For the last week or so, the regular denizens of my local gym have been “preparing” for the onslaught of Resolutioners, as we call them. Those are the folks that show up every year right after the holidays, determined to make the coming twelve months healthier than the last twelve.
Small business owners frequently do the same with their business plans at this time of year. They look at their previous year’s results, and determine that the coming year will be better. Every small business survey will show a high percentage of entrepreneurs who predict that the next year will be more successful. Like the Resolutioners, the real question is what will they do to make that happen?
Those who limit their objectives to good intentions are the first to disappear from the gym. They merely made a “resolution” to lose weight and exercise more (by far the most popular resolutions). Like owners who vow to sell more and spend less, their resolve has faded by the end of January. The Resolutioners decide they could just eat less to lose weight and not have to exercise. The business owners might start making excuses about spending decisions. Having determined to reduce expenses, they then decide that not cutting is the new magical formula to added sales. It seems easier, but it doesn’t accomplish the objective.
A New Year’s resolution with a measurable target, say to lose 20 pounds, is a bit stickier than just “lose weight,” but not by much.”Increase profits by 10%” sounds more businesslike than “make more money,” but by itself is just as insubstantial. Those folks are gone by Valentine’s Day, give or take a week depending on the harshness of the winter weather.
Some of the new gym arrivals come with a friend, a workout buddy to help keep them on track. For these, the odds of success are multiplied greatly. For a business owner, accountability needs to be more than just to yourself. A business coach, peer group, or even announcing the goals to employees and reviewing them regularly can be a big help. Even so, many will drift away as the year wears on.
I originally tried to get my workout in the morning at the cost of sleep. Unfortunately, I’m one of those folks who needs seven hours each night or face more than my usual cognitive dissonance. I finally learned that going to bed at 10:00 was a prerequisite to getting up at 5:00 and functioning well. Trying to achieve your business goals by merely working harder (or its fallacious cousin, working “smarter”) is pointless. That is, unless you can point to how you’ve been slacking or working stupid in the past. If you can’t, then you will have to allocate real resources to the results you seek.

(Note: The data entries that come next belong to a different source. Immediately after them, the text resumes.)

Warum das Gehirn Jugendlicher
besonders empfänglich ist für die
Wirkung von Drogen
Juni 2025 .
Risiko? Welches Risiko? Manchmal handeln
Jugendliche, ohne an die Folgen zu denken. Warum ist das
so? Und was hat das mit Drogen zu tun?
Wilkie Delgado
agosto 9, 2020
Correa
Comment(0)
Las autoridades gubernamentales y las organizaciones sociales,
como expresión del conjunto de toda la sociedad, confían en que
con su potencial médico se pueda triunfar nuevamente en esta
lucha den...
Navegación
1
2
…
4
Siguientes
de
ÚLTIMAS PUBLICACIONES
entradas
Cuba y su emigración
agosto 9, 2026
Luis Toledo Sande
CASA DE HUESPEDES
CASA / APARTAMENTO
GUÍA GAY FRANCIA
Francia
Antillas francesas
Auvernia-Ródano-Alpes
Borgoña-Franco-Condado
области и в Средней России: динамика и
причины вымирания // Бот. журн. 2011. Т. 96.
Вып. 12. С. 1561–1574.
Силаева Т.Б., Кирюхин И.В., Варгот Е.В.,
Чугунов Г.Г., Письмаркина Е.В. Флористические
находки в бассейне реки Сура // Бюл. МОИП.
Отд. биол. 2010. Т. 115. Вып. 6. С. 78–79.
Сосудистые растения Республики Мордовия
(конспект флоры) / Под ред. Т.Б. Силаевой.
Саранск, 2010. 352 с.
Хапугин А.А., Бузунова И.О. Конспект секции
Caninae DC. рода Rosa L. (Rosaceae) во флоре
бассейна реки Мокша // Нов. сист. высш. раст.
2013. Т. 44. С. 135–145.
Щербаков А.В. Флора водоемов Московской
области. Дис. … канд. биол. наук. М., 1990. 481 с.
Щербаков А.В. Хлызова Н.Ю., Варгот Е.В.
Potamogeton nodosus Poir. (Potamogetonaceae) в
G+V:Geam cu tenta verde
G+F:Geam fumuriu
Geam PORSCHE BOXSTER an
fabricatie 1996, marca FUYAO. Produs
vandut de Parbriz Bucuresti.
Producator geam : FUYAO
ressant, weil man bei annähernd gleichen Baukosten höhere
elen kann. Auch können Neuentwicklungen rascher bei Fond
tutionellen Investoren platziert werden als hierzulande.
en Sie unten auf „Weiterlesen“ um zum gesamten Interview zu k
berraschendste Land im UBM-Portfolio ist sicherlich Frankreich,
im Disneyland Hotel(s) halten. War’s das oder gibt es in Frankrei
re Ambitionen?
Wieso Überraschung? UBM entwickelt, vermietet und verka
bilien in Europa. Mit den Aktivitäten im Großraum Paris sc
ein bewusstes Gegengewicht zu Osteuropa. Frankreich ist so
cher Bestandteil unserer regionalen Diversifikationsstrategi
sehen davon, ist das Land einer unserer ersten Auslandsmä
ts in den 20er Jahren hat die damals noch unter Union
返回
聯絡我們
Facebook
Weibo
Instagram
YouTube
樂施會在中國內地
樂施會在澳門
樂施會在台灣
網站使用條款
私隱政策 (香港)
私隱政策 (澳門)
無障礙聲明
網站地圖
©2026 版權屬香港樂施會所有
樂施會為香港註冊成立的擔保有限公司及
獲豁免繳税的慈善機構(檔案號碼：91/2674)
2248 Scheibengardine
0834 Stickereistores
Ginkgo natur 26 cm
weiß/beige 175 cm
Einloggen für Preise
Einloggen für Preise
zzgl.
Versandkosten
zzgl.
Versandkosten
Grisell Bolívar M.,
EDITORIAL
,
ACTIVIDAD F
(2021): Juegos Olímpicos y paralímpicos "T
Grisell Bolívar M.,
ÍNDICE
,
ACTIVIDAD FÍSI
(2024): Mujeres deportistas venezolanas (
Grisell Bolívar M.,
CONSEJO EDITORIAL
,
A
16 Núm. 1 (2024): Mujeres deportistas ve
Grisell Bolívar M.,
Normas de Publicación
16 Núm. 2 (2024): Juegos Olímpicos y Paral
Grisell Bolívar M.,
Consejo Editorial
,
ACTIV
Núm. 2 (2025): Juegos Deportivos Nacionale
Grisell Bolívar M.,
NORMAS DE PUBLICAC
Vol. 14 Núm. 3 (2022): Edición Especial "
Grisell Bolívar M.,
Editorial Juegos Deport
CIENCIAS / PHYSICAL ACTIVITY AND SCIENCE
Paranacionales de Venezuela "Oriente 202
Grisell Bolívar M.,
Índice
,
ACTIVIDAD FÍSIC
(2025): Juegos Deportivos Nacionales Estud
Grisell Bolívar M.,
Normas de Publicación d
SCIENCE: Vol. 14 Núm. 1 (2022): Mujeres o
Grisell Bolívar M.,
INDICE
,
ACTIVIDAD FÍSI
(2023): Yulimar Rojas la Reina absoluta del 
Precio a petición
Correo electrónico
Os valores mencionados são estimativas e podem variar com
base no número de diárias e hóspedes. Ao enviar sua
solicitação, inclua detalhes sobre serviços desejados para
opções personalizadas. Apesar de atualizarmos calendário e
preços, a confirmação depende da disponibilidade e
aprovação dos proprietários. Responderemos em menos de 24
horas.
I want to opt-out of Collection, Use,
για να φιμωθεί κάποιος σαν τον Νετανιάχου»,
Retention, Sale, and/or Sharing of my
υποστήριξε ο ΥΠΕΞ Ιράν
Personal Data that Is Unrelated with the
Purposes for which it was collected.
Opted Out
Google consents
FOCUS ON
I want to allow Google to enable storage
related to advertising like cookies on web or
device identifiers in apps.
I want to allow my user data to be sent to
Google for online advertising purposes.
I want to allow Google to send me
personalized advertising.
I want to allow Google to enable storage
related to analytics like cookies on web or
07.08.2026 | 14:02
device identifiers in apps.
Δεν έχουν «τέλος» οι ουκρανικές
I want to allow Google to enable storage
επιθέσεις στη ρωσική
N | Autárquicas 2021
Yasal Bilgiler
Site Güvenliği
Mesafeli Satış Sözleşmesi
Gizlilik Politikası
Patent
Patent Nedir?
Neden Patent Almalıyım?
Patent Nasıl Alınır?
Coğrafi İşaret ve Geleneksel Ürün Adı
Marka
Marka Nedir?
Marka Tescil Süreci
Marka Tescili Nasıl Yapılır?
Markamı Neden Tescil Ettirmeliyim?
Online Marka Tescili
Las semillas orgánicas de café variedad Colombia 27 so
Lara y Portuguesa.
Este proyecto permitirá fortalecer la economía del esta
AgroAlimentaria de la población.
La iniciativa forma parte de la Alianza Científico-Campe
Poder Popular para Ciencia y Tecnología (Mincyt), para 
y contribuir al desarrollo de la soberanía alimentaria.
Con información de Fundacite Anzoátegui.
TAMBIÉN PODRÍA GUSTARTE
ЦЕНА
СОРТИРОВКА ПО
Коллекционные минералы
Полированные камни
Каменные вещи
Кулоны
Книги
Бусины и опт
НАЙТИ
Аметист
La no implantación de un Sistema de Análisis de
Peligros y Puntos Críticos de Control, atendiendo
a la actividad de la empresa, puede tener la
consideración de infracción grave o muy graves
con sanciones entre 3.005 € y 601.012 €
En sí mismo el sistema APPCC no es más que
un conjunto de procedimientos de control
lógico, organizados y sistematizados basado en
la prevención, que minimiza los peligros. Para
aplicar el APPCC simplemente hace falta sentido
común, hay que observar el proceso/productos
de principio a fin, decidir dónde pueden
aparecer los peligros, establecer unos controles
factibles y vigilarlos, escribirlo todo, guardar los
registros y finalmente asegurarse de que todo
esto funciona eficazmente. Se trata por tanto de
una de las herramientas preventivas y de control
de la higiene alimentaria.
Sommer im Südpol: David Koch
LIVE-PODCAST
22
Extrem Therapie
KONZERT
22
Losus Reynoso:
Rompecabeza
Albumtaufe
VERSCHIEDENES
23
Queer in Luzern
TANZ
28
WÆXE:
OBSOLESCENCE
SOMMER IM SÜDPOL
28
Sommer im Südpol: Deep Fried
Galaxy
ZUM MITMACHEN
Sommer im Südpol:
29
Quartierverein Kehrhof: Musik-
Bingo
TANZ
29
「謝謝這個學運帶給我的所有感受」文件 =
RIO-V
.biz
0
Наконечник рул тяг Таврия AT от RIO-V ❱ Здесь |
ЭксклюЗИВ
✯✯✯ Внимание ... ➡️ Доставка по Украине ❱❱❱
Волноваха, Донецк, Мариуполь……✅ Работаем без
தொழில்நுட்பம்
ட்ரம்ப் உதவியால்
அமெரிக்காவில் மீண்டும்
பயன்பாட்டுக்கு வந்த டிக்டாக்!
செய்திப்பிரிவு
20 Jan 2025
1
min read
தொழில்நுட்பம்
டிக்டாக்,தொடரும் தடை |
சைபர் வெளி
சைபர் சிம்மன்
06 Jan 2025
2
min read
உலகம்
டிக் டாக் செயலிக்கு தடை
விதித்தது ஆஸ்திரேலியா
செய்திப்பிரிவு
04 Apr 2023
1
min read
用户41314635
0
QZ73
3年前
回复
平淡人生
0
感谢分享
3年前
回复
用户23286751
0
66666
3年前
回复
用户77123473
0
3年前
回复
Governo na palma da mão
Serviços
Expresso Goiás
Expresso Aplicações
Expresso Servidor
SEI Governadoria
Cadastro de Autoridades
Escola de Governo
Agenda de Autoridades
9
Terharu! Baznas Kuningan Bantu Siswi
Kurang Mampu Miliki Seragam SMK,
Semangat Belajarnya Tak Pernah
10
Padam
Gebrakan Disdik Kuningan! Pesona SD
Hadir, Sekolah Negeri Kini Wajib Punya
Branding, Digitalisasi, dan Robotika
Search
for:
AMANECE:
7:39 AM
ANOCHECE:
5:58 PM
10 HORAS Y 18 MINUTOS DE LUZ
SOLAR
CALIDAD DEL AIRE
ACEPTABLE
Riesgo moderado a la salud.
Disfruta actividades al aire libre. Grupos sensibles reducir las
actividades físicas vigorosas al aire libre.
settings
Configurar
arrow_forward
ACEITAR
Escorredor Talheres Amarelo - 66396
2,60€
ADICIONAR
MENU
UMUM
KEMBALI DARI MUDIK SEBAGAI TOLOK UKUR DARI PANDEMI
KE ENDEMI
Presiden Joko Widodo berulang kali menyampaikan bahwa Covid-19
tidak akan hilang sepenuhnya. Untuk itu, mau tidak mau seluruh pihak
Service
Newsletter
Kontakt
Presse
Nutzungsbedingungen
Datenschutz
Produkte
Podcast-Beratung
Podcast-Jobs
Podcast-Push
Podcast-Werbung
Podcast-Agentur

A year is too long a time period for practical goal setting. How many times have you said “I can’t believe 2012 went so fast?” How many times did you say that about 2011, 2010, 2009 and on and on? You need to have more frequent milestones. I recommend monthly targets for operational goals, and quarterly metrics for tactical objectives.
By March, most of the Resolutioners will be gone, and we can get back to our normal workout routines. Every year, however, a few of them stick it out and transition from being the “new guys” to one of the “old guys.” Eventually we will learn their names, and accept them into the brotherhood of those who have proven to be tenacious and disciplined enough to change their lifestyles permanently.
The same thing happens in business. There is a brotherhood or sisterhood of business owners who plan carefully, and who make the effort to stick to the plan’s execution. Outsiders call them the wealthy.